- Born: Ronald Albert François April 1958 (age 68)
- Origin: England
- Genres: Rock; new wave; soul; funk;
- Occupations: Bass player; singer; songwriter; record producer;
- Instruments: Vocals; bass; guitar; keyboards; drums;
- Website: Point Studio

= Ron François =

British musician

Ronald Albert François (born April 1958) is a British musician, who first came to notice as the lead singer and bass player of the English R&B band The Strutters, which was involved in the London pub rock scene of the mid-1970s.

In 1978, he recorded the debut album Stateless with the Lene Lovich band, from which came the UK hit single "Lucky Number". He then toured with the Lene Lovich band on the Stiff Records "Be Stiff Route 78 Tour" of the UK and New York.

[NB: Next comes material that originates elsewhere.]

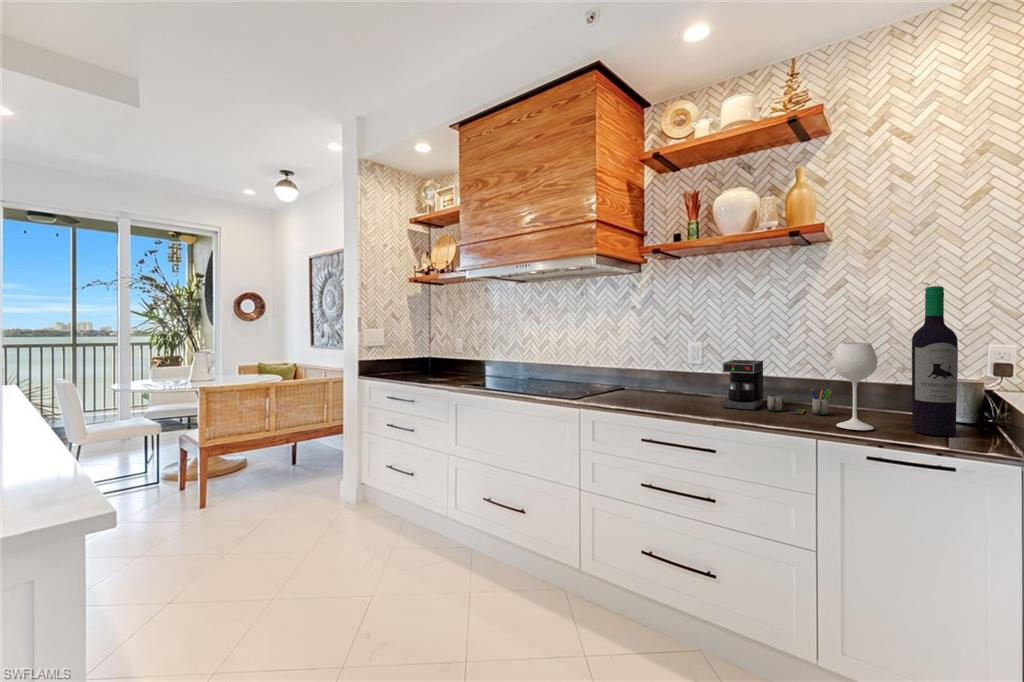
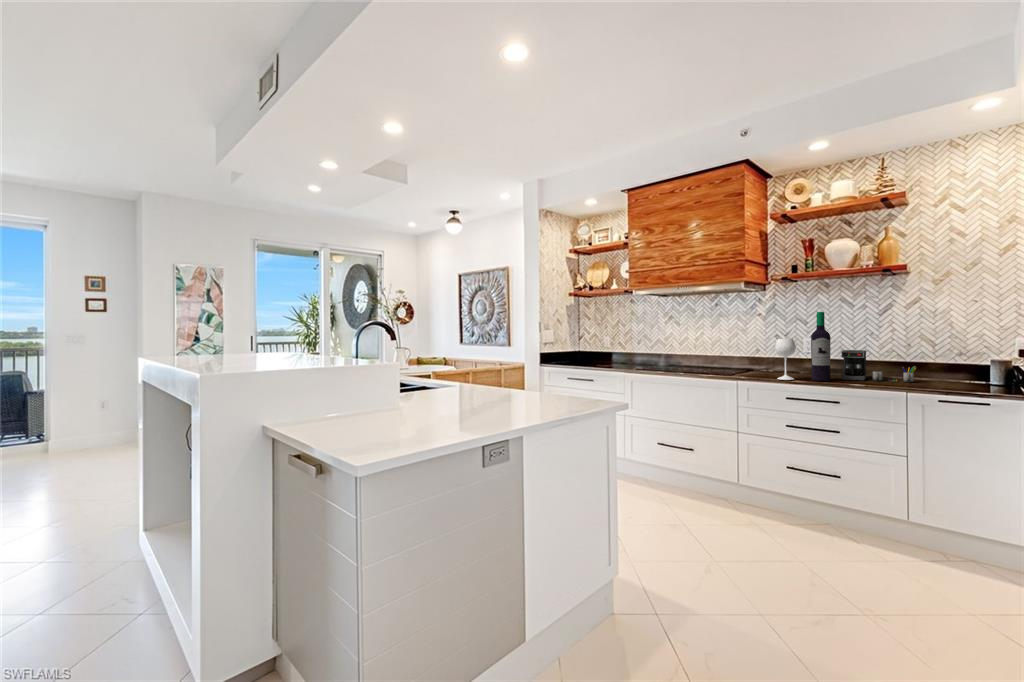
wine bottle: present [833,286,958,436] -> present [775,312,831,381]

From 1978 to 1981, François worked with ex-Strutters Mark Kjeldsen and Bobbi (Irwin) Trehern in the Sinceros, who made two albums for Epic Records, The Sound of Sunbathing and Pet Rock, and achieved moderate success before they disbanded in 1981.

François continued playing sessions while remaining with Epic Records, releasing a solo single, "If You Love Me", before joining the Teardrop Explodes for their Wilder album tour of the UK, Europe, Australia and the US. He also played on the 1984 Julian Cope solo album World Shut Your Mouth.

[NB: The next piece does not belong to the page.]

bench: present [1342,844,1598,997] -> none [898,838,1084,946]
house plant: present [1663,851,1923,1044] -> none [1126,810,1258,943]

In 1984, François played bass guitar on the album This Island with Eurogliders. Produced by Nigel Gray in his Oxfordshire studio, the album included the top ten single "Heaven (Must Be There)". François left the UK to live and work in Australia. He played bass and synthesizer on the Eurogliders next LP, Absolutely. The album was in the charts for 47 weeks and spawned three Australian top ten singles, including "The City of Soul" which featured François' trademark funky bass techniques.

Parting company with Eurogliders in 1987, François formed the power pop trio Panic Poets, who released the independent single "Let's Go" in Australia in 1988, gaining good airplay.

In recent years, François has collaborated on several albums with West Australian percussionist Murray Campbell, as part of Campbell's Beatworld project. Now living in New South Wales, François is still very much involved in songwriting and production with local artists at his recording studio (Point Studio) on the Central Coast.